New problems and suggestions
============================
Patch 2834 will prevent ASCII applications from receiving unicode characters through actual keyboard input again; externally created unicode messages will continue to be processed correctly.

SDL's documentation currently doesn't really state anything on the handling of dead keys which leads me to believe it should be using the current system configuration.
On windows this would require support for WM_DEADCHAR and probably also WM_SYSDEADCHAR events.
Maybe a setting would be nice to configure how dead keys are handled (system setting or explicitly on/off) as well.

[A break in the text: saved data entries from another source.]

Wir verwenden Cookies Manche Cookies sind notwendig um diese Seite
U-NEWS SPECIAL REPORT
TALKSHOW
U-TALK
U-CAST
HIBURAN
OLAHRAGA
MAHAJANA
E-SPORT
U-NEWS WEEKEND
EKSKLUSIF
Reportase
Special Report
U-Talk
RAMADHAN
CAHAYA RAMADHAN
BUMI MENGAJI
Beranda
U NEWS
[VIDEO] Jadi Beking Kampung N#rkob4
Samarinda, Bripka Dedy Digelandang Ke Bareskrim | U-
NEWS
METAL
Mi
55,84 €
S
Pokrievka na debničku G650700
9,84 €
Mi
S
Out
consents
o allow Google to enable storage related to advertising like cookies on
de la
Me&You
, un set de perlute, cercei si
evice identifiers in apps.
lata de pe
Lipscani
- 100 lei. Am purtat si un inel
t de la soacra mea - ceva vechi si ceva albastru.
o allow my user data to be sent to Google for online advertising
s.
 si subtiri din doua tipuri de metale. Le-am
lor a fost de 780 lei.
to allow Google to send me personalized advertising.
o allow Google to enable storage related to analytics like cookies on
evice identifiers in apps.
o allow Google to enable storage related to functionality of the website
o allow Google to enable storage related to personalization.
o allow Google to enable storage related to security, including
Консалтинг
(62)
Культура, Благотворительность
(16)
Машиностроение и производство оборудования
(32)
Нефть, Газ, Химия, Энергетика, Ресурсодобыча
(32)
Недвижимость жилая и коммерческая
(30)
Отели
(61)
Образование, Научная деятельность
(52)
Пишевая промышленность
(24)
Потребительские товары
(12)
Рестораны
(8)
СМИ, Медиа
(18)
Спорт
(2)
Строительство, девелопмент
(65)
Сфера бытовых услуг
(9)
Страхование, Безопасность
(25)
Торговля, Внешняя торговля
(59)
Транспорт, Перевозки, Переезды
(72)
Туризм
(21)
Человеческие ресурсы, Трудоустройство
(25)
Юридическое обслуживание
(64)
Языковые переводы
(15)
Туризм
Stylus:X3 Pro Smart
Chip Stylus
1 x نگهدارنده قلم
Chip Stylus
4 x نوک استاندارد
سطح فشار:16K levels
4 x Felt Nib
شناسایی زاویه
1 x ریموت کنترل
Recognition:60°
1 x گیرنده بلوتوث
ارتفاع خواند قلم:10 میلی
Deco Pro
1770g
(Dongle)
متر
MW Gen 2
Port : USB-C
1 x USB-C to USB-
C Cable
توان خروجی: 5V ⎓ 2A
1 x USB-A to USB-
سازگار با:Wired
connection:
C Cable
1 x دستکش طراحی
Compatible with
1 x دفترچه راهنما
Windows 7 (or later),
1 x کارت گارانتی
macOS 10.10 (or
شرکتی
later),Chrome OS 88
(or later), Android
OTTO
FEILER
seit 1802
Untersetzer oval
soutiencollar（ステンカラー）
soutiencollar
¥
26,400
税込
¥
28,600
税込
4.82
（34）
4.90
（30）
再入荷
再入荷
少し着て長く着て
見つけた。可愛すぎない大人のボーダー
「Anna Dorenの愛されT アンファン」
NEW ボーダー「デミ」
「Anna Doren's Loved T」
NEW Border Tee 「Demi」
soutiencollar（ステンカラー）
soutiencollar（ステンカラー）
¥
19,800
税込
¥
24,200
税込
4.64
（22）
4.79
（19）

Or you could just roll everything back and add a note to the wiki cautioning everyone that you MUST use -DUNICODE because otherwise some foreign languages will produce question marks instead of the actual characters.

This patch initially also caused problems when SDL was integrated into an existing QT environment (bug #2406), which Valve uses a lot. Might also be of relevance when touching this again.
Comment 13 Sam Lantinga 2015-06-30 05:12:47 UTC
Great, thanks for the additional info!